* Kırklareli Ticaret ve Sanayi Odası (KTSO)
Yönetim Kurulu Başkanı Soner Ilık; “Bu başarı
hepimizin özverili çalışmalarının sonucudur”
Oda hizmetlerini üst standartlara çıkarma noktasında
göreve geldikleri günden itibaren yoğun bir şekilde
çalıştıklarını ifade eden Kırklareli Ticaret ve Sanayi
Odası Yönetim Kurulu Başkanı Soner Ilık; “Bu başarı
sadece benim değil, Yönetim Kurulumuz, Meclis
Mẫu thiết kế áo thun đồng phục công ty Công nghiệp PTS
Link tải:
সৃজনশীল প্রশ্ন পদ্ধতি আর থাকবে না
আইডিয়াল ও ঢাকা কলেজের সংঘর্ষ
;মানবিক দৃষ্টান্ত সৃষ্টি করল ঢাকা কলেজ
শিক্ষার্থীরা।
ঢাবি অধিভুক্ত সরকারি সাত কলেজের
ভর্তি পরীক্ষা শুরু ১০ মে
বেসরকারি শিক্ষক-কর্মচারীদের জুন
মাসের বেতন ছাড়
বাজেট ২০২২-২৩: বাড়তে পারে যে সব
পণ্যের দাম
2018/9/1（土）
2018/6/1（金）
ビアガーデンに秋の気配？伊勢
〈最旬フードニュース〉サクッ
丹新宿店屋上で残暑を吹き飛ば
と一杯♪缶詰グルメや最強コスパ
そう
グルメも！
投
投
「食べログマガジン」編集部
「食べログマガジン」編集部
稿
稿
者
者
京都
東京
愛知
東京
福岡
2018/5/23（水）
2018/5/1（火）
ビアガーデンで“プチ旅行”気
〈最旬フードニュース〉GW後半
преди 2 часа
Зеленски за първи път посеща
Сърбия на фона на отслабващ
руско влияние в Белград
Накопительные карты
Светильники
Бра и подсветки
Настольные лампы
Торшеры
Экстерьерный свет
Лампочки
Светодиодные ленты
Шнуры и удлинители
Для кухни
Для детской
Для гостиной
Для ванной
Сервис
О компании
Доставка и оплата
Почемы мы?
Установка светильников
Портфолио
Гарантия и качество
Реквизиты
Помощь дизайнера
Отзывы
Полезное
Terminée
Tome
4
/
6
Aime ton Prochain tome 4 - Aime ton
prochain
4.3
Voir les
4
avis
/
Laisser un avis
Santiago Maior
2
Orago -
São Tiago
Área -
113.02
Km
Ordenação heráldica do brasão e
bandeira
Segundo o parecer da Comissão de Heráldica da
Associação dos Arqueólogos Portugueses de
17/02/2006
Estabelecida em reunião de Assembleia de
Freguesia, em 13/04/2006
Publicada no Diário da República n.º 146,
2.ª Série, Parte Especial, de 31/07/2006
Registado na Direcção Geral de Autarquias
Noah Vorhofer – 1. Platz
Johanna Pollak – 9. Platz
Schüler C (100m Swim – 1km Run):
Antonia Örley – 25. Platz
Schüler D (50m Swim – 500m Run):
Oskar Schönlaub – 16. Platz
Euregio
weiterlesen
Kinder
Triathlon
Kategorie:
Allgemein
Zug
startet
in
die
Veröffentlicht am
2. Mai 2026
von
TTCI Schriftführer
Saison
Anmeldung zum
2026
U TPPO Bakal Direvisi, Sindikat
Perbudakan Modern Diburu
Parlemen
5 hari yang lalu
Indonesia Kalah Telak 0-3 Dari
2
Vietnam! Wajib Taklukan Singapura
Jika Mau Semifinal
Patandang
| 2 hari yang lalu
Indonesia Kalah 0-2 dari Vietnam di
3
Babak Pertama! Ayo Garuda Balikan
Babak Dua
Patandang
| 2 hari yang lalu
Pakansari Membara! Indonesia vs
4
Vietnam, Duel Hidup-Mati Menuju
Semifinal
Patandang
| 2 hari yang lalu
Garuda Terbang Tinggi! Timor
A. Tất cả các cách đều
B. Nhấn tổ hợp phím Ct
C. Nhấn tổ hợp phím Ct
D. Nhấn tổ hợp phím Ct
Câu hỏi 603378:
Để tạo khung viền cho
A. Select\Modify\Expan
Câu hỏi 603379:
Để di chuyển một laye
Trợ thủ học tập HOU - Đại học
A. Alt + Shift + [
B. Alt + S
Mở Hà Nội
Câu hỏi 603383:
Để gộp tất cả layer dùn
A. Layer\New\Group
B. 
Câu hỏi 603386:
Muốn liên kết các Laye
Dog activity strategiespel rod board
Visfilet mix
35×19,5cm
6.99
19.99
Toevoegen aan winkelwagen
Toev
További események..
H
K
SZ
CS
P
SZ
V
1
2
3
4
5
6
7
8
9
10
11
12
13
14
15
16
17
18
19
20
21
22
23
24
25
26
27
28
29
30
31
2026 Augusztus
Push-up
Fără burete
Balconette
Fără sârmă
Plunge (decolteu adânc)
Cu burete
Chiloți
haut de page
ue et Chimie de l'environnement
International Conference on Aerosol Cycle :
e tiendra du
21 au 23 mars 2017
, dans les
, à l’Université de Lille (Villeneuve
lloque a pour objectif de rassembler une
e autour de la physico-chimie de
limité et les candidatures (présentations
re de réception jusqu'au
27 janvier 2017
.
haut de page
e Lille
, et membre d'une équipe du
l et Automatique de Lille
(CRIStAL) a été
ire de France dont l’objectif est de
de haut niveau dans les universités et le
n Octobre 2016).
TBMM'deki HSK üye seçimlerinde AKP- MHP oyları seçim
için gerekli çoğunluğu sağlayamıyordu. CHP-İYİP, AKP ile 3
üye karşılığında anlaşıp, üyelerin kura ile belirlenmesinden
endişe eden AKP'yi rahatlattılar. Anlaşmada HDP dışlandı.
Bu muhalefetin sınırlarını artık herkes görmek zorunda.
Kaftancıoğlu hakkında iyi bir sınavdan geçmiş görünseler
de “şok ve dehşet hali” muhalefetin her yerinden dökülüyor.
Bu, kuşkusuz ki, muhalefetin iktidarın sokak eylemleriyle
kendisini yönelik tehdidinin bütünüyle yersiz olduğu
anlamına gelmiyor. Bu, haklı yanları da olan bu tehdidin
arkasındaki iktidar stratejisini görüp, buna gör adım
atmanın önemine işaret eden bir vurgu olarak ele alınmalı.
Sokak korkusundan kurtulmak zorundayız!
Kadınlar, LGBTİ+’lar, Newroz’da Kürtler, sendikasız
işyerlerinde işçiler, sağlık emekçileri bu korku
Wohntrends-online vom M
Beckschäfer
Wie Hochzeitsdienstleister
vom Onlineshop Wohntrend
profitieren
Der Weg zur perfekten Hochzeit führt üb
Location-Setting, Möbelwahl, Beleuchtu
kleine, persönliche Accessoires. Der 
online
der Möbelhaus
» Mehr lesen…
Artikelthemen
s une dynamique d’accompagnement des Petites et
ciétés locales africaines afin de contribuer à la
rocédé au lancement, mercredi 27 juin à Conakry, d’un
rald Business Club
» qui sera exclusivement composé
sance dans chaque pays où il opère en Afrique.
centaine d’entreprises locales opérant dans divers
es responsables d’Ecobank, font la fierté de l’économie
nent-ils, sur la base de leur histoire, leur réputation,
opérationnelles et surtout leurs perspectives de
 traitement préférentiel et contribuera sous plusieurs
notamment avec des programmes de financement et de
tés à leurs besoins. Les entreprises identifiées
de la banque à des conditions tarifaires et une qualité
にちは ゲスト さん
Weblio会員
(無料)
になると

•••

Extract every line of text from the data above and reproduce each one character for character, in its original order.

* Kırklareli Ticaret ve Sanayi Odası (KTSO)
Yönetim Kurulu Başkanı Soner Ilık; “Bu başarı
hepimizin özverili çalışmalarının sonucudur”
Oda hizmetlerini üst standartlara çıkarma noktasında
göreve geldikleri günden itibaren yoğun bir şekilde
çalıştıklarını ifade eden Kırklareli Ticaret ve Sanayi
Odası Yönetim Kurulu Başkanı Soner Ilık; “Bu başarı
sadece benim değil, Yönetim Kurulumuz, Meclis
Mẫu thiết kế áo thun đồng phục công ty Công nghiệp PTS
Link tải:
সৃজনশীল প্রশ্ন পদ্ধতি আর থাকবে না
আইডিয়াল ও ঢাকা কলেজের সংঘর্ষ
;মানবিক দৃষ্টান্ত সৃষ্টি করল ঢাকা কলেজ
শিক্ষার্থীরা।
ঢাবি অধিভুক্ত সরকারি সাত কলেজের
ভর্তি পরীক্ষা শুরু ১০ মে
বেসরকারি শিক্ষক-কর্মচারীদের জুন
মাসের বেতন ছাড়
বাজেট ২০২২-২৩: বাড়তে পারে যে সব
পণ্যের দাম
2018/9/1（土）
2018/6/1（金）
ビアガーデンに秋の気配？伊勢
〈最旬フードニュース〉サクッ
丹新宿店屋上で残暑を吹き飛ば
と一杯♪缶詰グルメや最強コスパ
そう
グルメも！
投
投
「食べログマガジン」編集部
「食べログマガジン」編集部
稿
稿
者
者
京都
東京
愛知
東京
福岡
2018/5/23（水）
2018/5/1（火）
ビアガーデンで“プチ旅行”気
〈最旬フードニュース〉GW後半
преди 2 часа
Зеленски за първи път посеща
Сърбия на фона на отслабващ
руско влияние в Белград
Накопительные карты
Светильники
Бра и подсветки
Настольные лампы
Торшеры
Экстерьерный свет
Лампочки
Светодиодные ленты
Шнуры и удлинители
Для кухни
Для детской
Для гостиной
Для ванной
Сервис
О компании
Доставка и оплата
Почемы мы?
Установка светильников
Портфолио
Гарантия и качество
Реквизиты
Помощь дизайнера
Отзывы
Полезное
Terminée
Tome
4
/
6
Aime ton Prochain tome 4 - Aime ton
prochain
4.3
Voir les
4
avis
/
Laisser un avis
Santiago Maior
2
Orago -
São Tiago
Área -
113.02
Km
Ordenação heráldica do brasão e
bandeira
Segundo o parecer da Comissão de Heráldica da
Associação dos Arqueólogos Portugueses de
17/02/2006
Estabelecida em reunião de Assembleia de
Freguesia, em 13/04/2006
Publicada no Diário da República n.º 146,
2.ª Série, Parte Especial, de 31/07/2006
Registado na Direcção Geral de Autarquias
Noah Vorhofer – 1. Platz
Johanna Pollak – 9. Platz
Schüler C (100m Swim – 1km Run):
Antonia Örley – 25. Platz
Schüler D (50m Swim – 500m Run):
Oskar Schönlaub – 16. Platz
Euregio
weiterlesen
Kinder
Triathlon
Kategorie:
Allgemein
Zug
startet
in
die
Veröffentlicht am
2. Mai 2026
von
TTCI Schriftführer
Saison
Anmeldung zum
2026
U TPPO Bakal Direvisi, Sindikat
Perbudakan Modern Diburu
Parlemen
5 hari yang lalu
Indonesia Kalah Telak 0-3 Dari
2
Vietnam! Wajib Taklukan Singapura
Jika Mau Semifinal
Patandang
| 2 hari yang lalu
Indonesia Kalah 0-2 dari Vietnam di
3
Babak Pertama! Ayo Garuda Balikan
Babak Dua
Patandang
| 2 hari yang lalu
Pakansari Membara! Indonesia vs
4
Vietnam, Duel Hidup-Mati Menuju
Semifinal
Patandang
| 2 hari yang lalu
Garuda Terbang Tinggi! Timor
A. Tất cả các cách đều
B. Nhấn tổ hợp phím Ct
C. Nhấn tổ hợp phím Ct
D. Nhấn tổ hợp phím Ct
Câu hỏi 603378:
Để tạo khung viền cho
A. Select\Modify\Expan
Câu hỏi 603379:
Để di chuyển một laye
Trợ thủ học tập HOU - Đại học
A. Alt + Shift + [
B. Alt + S
Mở Hà Nội
Câu hỏi 603383:
Để gộp tất cả layer dùn
A. Layer\New\Group
B. 
Câu hỏi 603386:
Muốn liên kết các Laye
Dog activity strategiespel rod board
Visfilet mix
35×19,5cm
6.99
19.99
Toevoegen aan winkelwagen
Toev
További események..
H
K
SZ
CS
P
SZ
V
1
2
3
4
5
6
7
8
9
10
11
12
13
14
15
16
17
18
19
20
21
22
23
24
25
26
27
28
29
30
31
2026 Augusztus
Push-up
Fără burete
Balconette
Fără sârmă
Plunge (decolteu adânc)
Cu burete
Chiloți
haut de page
ue et Chimie de l'environnement
International Conference on Aerosol Cycle :
e tiendra du
21 au 23 mars 2017
, dans les
, à l’Université de Lille (Villeneuve
lloque a pour objectif de rassembler une
e autour de la physico-chimie de
limité et les candidatures (présentations
re de réception jusqu'au
27 janvier 2017
.
haut de page
e Lille
, et membre d'une équipe du
l et Automatique de Lille
(CRIStAL) a été
ire de France dont l’objectif est de
de haut niveau dans les universités et le
n Octobre 2016).
TBMM'deki HSK üye seçimlerinde AKP- MHP oyları seçim
için gerekli çoğunluğu sağlayamıyordu. CHP-İYİP, AKP ile 3
üye karşılığında anlaşıp, üyelerin kura ile belirlenmesinden
endişe eden AKP'yi rahatlattılar. Anlaşmada HDP dışlandı.
Bu muhalefetin sınırlarını artık herkes görmek zorunda.
Kaftancıoğlu hakkında iyi bir sınavdan geçmiş görünseler
de “şok ve dehşet hali” muhalefetin her yerinden dökülüyor.
Bu, kuşkusuz ki, muhalefetin iktidarın sokak eylemleriyle
kendisini yönelik tehdidinin bütünüyle yersiz olduğu
anlamına gelmiyor. Bu, haklı yanları da olan bu tehdidin
arkasındaki iktidar stratejisini görüp, buna gör adım
atmanın önemine işaret eden bir vurgu olarak ele alınmalı.
Sokak korkusundan kurtulmak zorundayız!
Kadınlar, LGBTİ+’lar, Newroz’da Kürtler, sendikasız
işyerlerinde işçiler, sağlık emekçileri bu korku
Wohntrends-online vom M
Beckschäfer
Wie Hochzeitsdienstleister
vom Onlineshop Wohntrend
profitieren
Der Weg zur perfekten Hochzeit führt üb
Location-Setting, Möbelwahl, Beleuchtu
kleine, persönliche Accessoires. Der 
online
der Möbelhaus
» Mehr lesen…
Artikelthemen
s une dynamique d’accompagnement des Petites et
ciétés locales africaines afin de contribuer à la
rocédé au lancement, mercredi 27 juin à Conakry, d’un
rald Business Club
» qui sera exclusivement composé
sance dans chaque pays où il opère en Afrique.
centaine d’entreprises locales opérant dans divers
es responsables d’Ecobank, font la fierté de l’économie
nent-ils, sur la base de leur histoire, leur réputation,
opérationnelles et surtout leurs perspectives de
 traitement préférentiel et contribuera sous plusieurs
notamment avec des programmes de financement et de
tés à leurs besoins. Les entreprises identifiées
de la banque à des conditions tarifaires et une qualité
にちは ゲスト さん
Weblio会員
(無料)
になると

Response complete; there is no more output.